Conversei com os dois especialistas no programa da Globonews desta
semana. O que fica claro para quem se detém um pouco nesse tema é o
emaranhado que é a estrutura de impostos no Brasil. Mesmo quem sabe
que o país tem impostos e taxas demais, fica espantado com a
informação dada por Bianca Xavier de que a cada hora duas normas
tributárias são baixadas no Brasil. Ela conta que frequentemente tem
de desdizer numa aula o que disse na aula anterior, porque entre uma e
outra, a norma que havia explicado é alterada.
João Elói lembra outra perversidade: há muitos impostos indiretos que
recaem sobre o consumo e isso pesa desigualmente sobre os brasileiros.
Quem é mais pobre acaba pagando relativamente mais. Nos produtos,
todos os consumidores, independentemente do seu poder aquisitivo,
pagam o mesmo imposto. E não há transparência.

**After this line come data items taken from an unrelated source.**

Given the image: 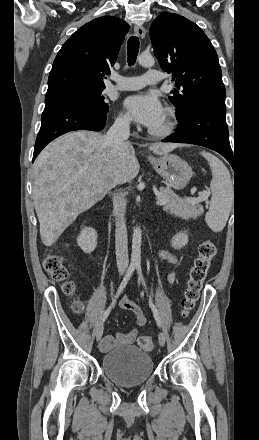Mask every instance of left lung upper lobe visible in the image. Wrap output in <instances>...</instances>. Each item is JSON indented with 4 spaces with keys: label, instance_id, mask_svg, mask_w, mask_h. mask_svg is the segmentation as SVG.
I'll list each match as a JSON object with an SVG mask.
<instances>
[{
    "label": "left lung upper lobe",
    "instance_id": "5c2ea615",
    "mask_svg": "<svg viewBox=\"0 0 259 440\" xmlns=\"http://www.w3.org/2000/svg\"><path fill=\"white\" fill-rule=\"evenodd\" d=\"M150 38L161 68L172 73L180 89L169 100L182 119L201 100L225 103L226 91L217 53L206 34L193 22L173 13H163L152 23Z\"/></svg>",
    "mask_w": 259,
    "mask_h": 440
}]
</instances>
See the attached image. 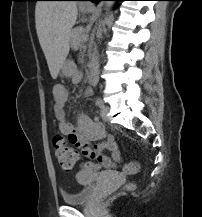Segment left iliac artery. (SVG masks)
Wrapping results in <instances>:
<instances>
[{"instance_id": "obj_1", "label": "left iliac artery", "mask_w": 202, "mask_h": 217, "mask_svg": "<svg viewBox=\"0 0 202 217\" xmlns=\"http://www.w3.org/2000/svg\"><path fill=\"white\" fill-rule=\"evenodd\" d=\"M96 105H97L98 107H102V106L104 105V103H103V101H102L101 98H97V99H96Z\"/></svg>"}]
</instances>
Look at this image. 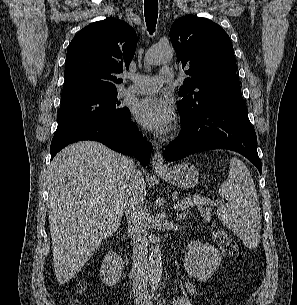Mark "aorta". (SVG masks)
<instances>
[{
	"label": "aorta",
	"instance_id": "762f6f07",
	"mask_svg": "<svg viewBox=\"0 0 297 305\" xmlns=\"http://www.w3.org/2000/svg\"><path fill=\"white\" fill-rule=\"evenodd\" d=\"M173 48L170 45H159L151 48L146 56L145 62L148 65H158L161 63H167L173 58ZM148 278L150 286L155 290L160 282L162 275V253L159 244H156L149 255L148 262Z\"/></svg>",
	"mask_w": 297,
	"mask_h": 305
}]
</instances>
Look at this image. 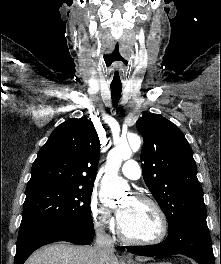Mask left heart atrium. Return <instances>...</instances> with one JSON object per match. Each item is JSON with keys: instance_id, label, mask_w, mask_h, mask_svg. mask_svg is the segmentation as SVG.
Returning a JSON list of instances; mask_svg holds the SVG:
<instances>
[{"instance_id": "39dd6f15", "label": "left heart atrium", "mask_w": 221, "mask_h": 264, "mask_svg": "<svg viewBox=\"0 0 221 264\" xmlns=\"http://www.w3.org/2000/svg\"><path fill=\"white\" fill-rule=\"evenodd\" d=\"M126 214H127V211L125 209H120L118 211V214L117 215H118V219H119V222L120 223L125 219Z\"/></svg>"}]
</instances>
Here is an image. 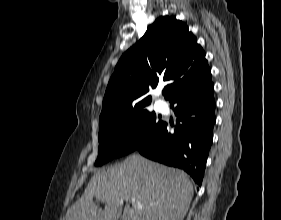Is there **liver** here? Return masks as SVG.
<instances>
[{
  "mask_svg": "<svg viewBox=\"0 0 281 220\" xmlns=\"http://www.w3.org/2000/svg\"><path fill=\"white\" fill-rule=\"evenodd\" d=\"M193 193L183 171L133 154L95 173L65 219L119 220L125 200L122 220H183ZM94 197L105 203L104 209L94 203Z\"/></svg>",
  "mask_w": 281,
  "mask_h": 220,
  "instance_id": "6515ba94",
  "label": "liver"
}]
</instances>
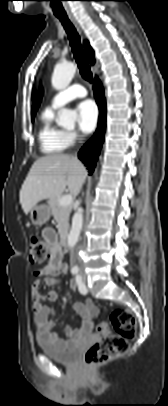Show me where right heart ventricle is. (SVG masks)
<instances>
[{
    "mask_svg": "<svg viewBox=\"0 0 168 406\" xmlns=\"http://www.w3.org/2000/svg\"><path fill=\"white\" fill-rule=\"evenodd\" d=\"M40 121L38 139L41 151L45 154H57L66 150L70 142L67 132L54 124V108H45Z\"/></svg>",
    "mask_w": 168,
    "mask_h": 406,
    "instance_id": "right-heart-ventricle-1",
    "label": "right heart ventricle"
}]
</instances>
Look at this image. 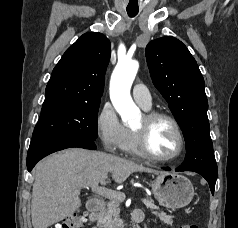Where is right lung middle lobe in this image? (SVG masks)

- Em outros países, há o Imposto sobre Valor Adicionado e as notas
discriminam o quanto de imposto está sendo pago em cada produto. No
Brasil, o consumidor não sabe quanto está pagando em cada mercadoria.
O imposto sobre patrimônio no Brasil é baixo; 70% da carga recaem
sobre produção, faturamento e salário. As empresas têm de pagar R$120
de impostos, taxas e contribuições em cada R$100 pagos de salário.

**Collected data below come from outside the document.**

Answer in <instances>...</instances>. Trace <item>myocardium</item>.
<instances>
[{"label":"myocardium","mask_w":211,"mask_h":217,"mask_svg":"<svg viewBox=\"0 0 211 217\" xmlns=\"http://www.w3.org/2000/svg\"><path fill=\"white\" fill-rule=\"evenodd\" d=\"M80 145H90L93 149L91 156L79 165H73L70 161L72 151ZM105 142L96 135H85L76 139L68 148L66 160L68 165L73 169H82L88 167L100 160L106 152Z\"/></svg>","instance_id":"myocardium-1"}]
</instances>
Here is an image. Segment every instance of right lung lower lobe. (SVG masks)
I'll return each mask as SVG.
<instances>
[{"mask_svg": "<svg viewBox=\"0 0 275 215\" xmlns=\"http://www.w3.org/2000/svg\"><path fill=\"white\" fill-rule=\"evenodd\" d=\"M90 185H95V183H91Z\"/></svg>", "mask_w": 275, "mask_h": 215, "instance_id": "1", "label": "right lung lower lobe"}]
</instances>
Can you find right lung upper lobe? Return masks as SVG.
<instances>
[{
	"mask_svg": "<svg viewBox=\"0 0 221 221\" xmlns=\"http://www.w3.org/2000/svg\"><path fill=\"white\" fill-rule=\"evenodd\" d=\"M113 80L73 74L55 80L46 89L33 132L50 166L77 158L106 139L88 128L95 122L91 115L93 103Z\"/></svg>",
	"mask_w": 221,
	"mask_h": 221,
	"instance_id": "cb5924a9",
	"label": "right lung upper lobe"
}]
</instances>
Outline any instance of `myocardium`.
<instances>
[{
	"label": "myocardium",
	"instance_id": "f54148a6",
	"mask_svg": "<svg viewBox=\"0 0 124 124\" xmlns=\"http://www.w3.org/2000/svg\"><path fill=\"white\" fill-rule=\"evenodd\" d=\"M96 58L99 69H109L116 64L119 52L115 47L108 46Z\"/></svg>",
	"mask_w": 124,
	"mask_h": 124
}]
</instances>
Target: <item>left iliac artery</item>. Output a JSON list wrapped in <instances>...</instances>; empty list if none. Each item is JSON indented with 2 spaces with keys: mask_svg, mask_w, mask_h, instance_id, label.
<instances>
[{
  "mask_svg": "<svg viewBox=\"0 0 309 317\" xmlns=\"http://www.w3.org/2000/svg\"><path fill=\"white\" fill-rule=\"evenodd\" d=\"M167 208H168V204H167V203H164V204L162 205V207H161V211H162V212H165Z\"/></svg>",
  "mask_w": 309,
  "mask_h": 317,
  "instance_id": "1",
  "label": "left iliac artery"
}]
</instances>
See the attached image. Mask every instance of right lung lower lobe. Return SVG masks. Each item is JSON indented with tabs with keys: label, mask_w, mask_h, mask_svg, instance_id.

Isso incentiva a informalidade ou o pagamento de parte do salário por
fora.
A informalidade é outro problema decorrente dos excessos de regras,
impostos e carga tributária no Brasil. Os dois especialistas acham que
nos últimos anos a tendência tem sido diminuir a informalidade, com as
notas fiscais eletrônicas e outros mecanismos de fiscalização. Mesmo
assim, diz João Elói, de cada R$1 arrecadado, pelo menos R$0,30 estão
sendo sonegados. Bianca Xavier lembra que isso deveria estar reduzindo
o peso dos impostos sobre os contribuintes.
- Se numa mesa de restaurante alguns saem sem pagar, a conta fica
maior para quem fica. Mas se há mais pessoas entre os pagantes, a
conta deveria ficar relativamente mais leve. E isso não está
acontecendo.
Segundo um texto divulgado recentemente pelo IBPT, "o brasileiro, em
geral, não é contra o pagamento de tributos, até mesmo porque tem
consciência de sua importância para custear a máquina pública. O que o
angustia e causa revolta é saber que paga - e paga muito - ao governo
e não tem um retorno minimamente satisfatório". De acordo com João
Elói, o maior peso recai sobre a classe média.
As isenções dadas a algumas empresas ou a alguns setores criam outras
injustiças.
- Isenção é política fiscal. Toda vez que o governo dá uma isenção,
alguém vai ter de pagar por isso. É preciso saber quem está sendo
desonerado, as razões dos benefícios e quem pagará por eles. Tem de
ser isonômico. Não se pode dar para uma empresa e não para o
concorrente. Até recentemente, para citar um exemplo, a LG tinha um
benefício que a Phillips não tinha no mesmo produto. Tributo tem de
ser neutro. Desonerações são privilégios - diz Bianca Xavier.
Quando o governo sustenta que a carga brasileira não é alta,
certamente não está pensando em tudo isso: que ela é mais alta que a
de muitos países que oferecem serviços melhor, que é desigualmente
distribuída, que as desonerações são arbitrárias, que tem aumentado
ano a ano, que existem normas, impostos e taxas demais enlouquecendo o
contribuinte. Além disso, não há no horizonte um alívio desse peso e
destas complicações que atormentam o contribuinte brasileiro.